■ To be done
1. Copy the passage of the UST basketball text that begins at the words "The 1993 UST" and stops after "Warriors in 1967.", swapping "UAAP" for "University Athletic Association of the Philippines".
2. Resume the account of the 1993 UST Growling Tigers season, writing on from its final sentence.
***** Source text
The 1993 UST Growling Tigers men's basketball team represented University of Santo Tomas in the 56th season of the University Athletic Association of the Philippines. The men's basketball tournament for the school year 1993–94 began on July 17, 1993, and the host school for the season was Far Eastern University.

The Tigers went undefeated with a 14–0 record, in the year that was supposedly the first time that the Final Four semifinal playoff format was to take place in the UAAP tournament. Existing league rules stipulated that a team that wins all their games in the double round-robin eliminations is declared automatic champion, making UST the winners for the first time since their shared championship with the UE Red Warriors in 1967.

They had an average winning margin of 15.8 points with five blowout wins over the Ateneo Blue Eagles, the NU Bulldogs, and the UP Fighting Maroons. UST won twice over Ateneo by 27 and 28 points in each elimination rounds. They also defeated NU in both rounds with deficits of 31 and 27 points, and had a 32-point lead in their win against UP in the second round.
**********
***** Material provided
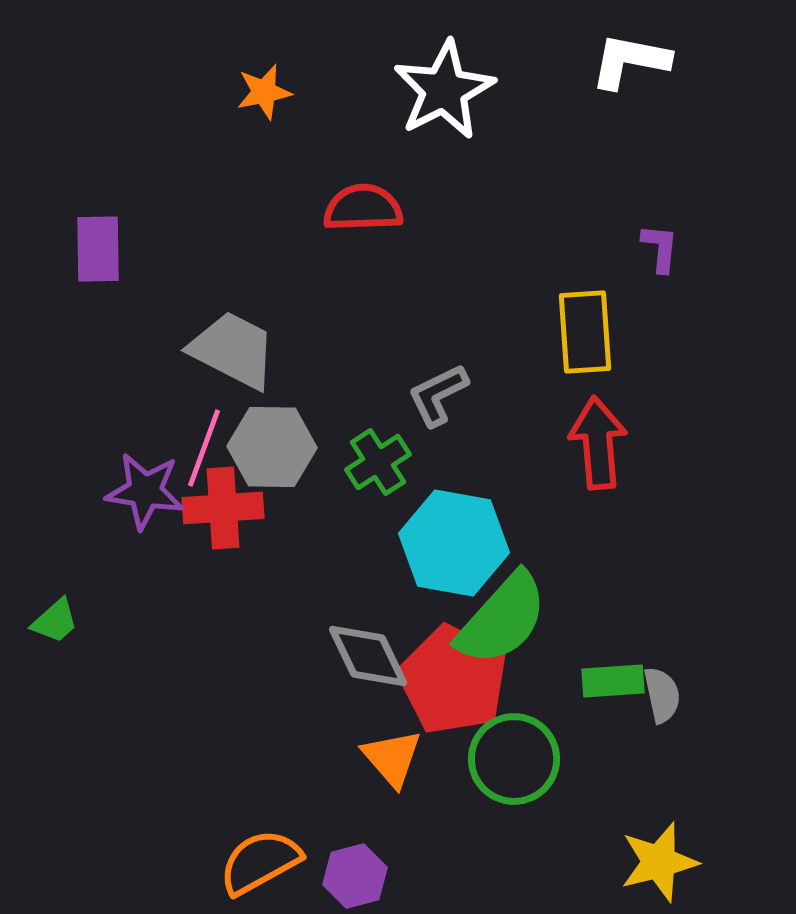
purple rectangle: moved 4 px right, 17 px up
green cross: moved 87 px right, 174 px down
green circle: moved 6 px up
**********
■ Answers to each task
1.
The 1993 UST Growling Tigers men's basketball team represented University of Santo Tomas in the 56th season of the University Athletic Association of the Philippines. The men's basketball tournament for the school year 1993–94 began on July 17, 1993, and the host school for the season was Far Eastern University.

The Tigers went undefeated with a 14–0 record, in the year that was supposedly the first time that the Final Four semifinal playoff format was to take place in the University Athletic Association of the Philippines tournament. Existing league rules stipulated that a team that wins all their games in the double round-robin eliminations is declared automatic champion, making UST the winners for the first time since their shared championship with the UE Red Warriors in 1967.

2.
Dennis Espino was named Season MVP, and together with Rey Evangelista and team captain Patrick Fran, they were selected to the Mythical first team. Udoy Belmonte was included in the second team.

Roster

Depth chart

Roster changes 
The Tigers' starting point guard Binky Favis and national team members Rene Cabaluna and Jay Torres have already graduated and are replaced by two rookies, a transferee, and a returning player. UST has managed to recruit point guard Taddy Ramos from the Mapúa Cardinals, the 1991 NCAA champions for a one-and-done season. The 6-6  center Chris Cantonjos, out of the Letran Knights juniors basketball team was scouted by the Tigers' assistant coach Mady Tabora during one of his PBL team's tune-up games. Tabora, who was the coach of the Burger Machine team invited Cantonjos to try out with UST and is now included in this season's lineup.

Subtractions

Additions

Coaching staff 
Assistant coach and team trainer Mady Tabora died from a heart attack in the offseason while on vacation in his hometown in Cebu City. The former Glowing Goldie who was also the head coach of UST's high school basketball team was replaced by the recently graduated Binky Favis as Aric del Rosario's deputy.

Schedule and results

Preseason tournaments

UAAP games 

Elimination games were played in a double round-robin format. All games were aired on RPN 9 by Silverstar Sports.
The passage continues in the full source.